▶ [TAREFAS A FAZER]
(A) No texto sobre a infância de Jorge Costa, em que data nasceu ele?
(B) Dê seguimento ao texto sobre a infância de Jorge Costa, começando logo após a última frase.

Foi em Aldoar, freguesia portuense entre a Estrada da Cincunvalação e o limite nordeste do Parque da Cidade, que nasceu Jorge Paulo Costa Almeida, a 14 de outubro de 1971. Um bebé de 4,8 kgs e 51 centímetros, medidas que faziam adivinhar a estampa física de um futebolista que o balneário haveria de consagrar como Bicho. Este é, sim, o início de uma viagem às raízes de Jorge Costa, antigo central do FC Porto que faleceu esta terça-feira.

O mais novo de cinco filhos do casal Lino e Adelaide, que quando o (ainda) pequeno Jorge nasceu eram já pais de Cândida, Isabel, Maria Manuela, Miguel Luís e Cristina. A habitação familiar era um 2.º andar no bairro social da Pasteleira, espaço pequeno para uma criança que desde os primeiros anos primava pelo gosto de andar na rua, a jogar à bola e a andar de bicicleta. Quando surgia uma traquinice, conta D. Adelaide, citada no livro 'Jorge Costa - Capitão', do falecido jornalista Carlos Pereira Santos e do atual diretor de comunicação do FC Porto, Rui Cerqueira, o maior castigo era mesmo a proibição de sair à rua.

Os fins-de-semana deste sócio do FC Porto desde os três anos eram, não raras vezes, passados num campismo, na zona de Cortegaça, município de Ovar, Aveiro, predominantemente com as suas duas paixões como companhia, a bola e a bicileta, pois claro. As duas rodas, ainda criança, permitiam-lhe, por exemplo, acompanhar os passeios do pai com os amigos, desde Cortegaça até ao Furadouro.

A primeira bicicleta de corrida haveria de ser ganha no Natal dos seus 6 anos. O irmão mais velho, Miguel Luís, já tinha uma e o pequeno Jorge reivindicou semelhante. A missão, correspondendo a um desafio da mãe, teria de ser cumprida com sacrifício à mesa da ceia: pouco adepto de bacalhau, D. Adelaide desafiou Jorge Costa a comer, naquele dia, um pouco do fiel amigo cozido, como manda a tradição. A luta foi terrível, mas o vencedor só poderia ser um. E foi.

Primeiros jogos

"Menino mimalho", com "coração de manteiga", Jorge Costa tinha em criança a energia que havia de ser uma imagem de marca como futebolista. Depois de um passeio pela cidade, então com 13 anos, um sábado de manhã, haveria de apanhar o 35 para voltar a casa, mas na iminência de perder o autocarro atravessou-se na estrada e acabou atropelado por um carro. O resultado? Uma fratura na clavícula, que o obrigou à primeira de muitas intervenções cirúrgicas.

▶ [DADOS REGISTADOS]
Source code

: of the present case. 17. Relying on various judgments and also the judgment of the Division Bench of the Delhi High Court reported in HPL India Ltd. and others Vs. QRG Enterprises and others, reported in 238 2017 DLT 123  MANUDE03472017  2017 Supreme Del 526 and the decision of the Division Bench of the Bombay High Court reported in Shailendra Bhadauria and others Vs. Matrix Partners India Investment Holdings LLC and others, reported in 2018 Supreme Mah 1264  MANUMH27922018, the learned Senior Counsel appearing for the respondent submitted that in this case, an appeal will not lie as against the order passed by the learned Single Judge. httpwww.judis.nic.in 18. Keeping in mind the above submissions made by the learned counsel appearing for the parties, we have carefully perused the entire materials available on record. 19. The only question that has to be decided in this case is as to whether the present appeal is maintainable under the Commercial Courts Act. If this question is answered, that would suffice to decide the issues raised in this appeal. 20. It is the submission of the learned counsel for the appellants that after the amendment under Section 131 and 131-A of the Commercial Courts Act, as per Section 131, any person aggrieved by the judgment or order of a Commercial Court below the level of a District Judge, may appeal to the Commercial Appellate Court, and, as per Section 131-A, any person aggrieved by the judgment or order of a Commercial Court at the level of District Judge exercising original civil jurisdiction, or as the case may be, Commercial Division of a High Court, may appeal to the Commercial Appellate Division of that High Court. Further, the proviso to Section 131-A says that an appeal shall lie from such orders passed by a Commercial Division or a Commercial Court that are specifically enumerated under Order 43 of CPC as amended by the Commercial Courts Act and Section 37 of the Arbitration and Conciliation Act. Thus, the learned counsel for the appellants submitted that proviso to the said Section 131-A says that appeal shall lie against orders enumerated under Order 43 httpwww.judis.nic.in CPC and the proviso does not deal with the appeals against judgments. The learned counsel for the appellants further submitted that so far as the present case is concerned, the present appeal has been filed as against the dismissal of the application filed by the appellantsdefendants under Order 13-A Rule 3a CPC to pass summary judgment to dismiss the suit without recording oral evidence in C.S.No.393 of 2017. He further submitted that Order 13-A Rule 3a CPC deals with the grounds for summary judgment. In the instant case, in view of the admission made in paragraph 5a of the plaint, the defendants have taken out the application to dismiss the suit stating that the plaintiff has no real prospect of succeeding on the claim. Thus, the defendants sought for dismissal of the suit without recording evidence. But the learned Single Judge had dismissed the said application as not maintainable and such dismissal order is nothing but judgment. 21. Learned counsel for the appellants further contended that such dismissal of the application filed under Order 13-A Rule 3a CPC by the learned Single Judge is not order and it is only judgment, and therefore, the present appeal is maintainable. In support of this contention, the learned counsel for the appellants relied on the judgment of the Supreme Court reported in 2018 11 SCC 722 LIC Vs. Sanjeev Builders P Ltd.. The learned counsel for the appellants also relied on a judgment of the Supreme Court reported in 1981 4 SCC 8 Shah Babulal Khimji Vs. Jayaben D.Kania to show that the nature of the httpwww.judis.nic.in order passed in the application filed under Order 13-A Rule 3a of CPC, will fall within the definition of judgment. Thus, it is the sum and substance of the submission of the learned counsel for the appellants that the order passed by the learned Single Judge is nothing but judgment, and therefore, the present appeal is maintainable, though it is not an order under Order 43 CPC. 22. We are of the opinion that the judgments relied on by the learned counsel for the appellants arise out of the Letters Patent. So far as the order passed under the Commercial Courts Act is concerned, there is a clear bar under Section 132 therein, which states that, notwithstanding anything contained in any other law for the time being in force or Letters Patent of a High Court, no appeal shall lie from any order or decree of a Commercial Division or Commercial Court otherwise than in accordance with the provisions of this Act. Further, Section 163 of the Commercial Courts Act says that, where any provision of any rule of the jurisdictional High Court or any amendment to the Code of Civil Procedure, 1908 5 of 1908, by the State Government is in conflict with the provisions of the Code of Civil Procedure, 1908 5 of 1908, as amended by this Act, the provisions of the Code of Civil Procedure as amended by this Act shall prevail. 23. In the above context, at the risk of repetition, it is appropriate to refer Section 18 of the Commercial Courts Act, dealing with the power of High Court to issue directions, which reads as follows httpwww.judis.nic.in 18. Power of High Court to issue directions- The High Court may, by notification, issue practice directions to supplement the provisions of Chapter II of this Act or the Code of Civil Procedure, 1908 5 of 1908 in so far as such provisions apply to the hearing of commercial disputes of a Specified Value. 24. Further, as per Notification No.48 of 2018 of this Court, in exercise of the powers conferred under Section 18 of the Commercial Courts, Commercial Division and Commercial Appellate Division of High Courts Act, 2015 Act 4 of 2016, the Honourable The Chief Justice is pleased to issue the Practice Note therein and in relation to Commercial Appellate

▶ [LISTA DE RESPOSTAS]
(A) A 14 de outubro de 1971.

(B)
Após se entreter nos Canarinhos, a equipa lá do bairro, o Bicho acabou por ir treinar ao FC Foz e por lá ficou. Era central, sempre foi, mas usava o 10 nas costas, número mítico e que era usado por ídolos azuis e brancos com outras missões de cariz ofensivo que sonhava imitar. Por vezes conseguia, ou a sua envergadura física não lhe permitisse avançar no terreno para, aqui e ali, ir mancando uns golos. O primeiro jogo, no Candal, haveria de começar de uma forma bem caricata, com muitos dos miúdos, incluindo o próprio, a deslocaram-se a Gaia numa carrinha funerária, da Funerária da Foz, propriedade do pai de um dos colegas de equipa.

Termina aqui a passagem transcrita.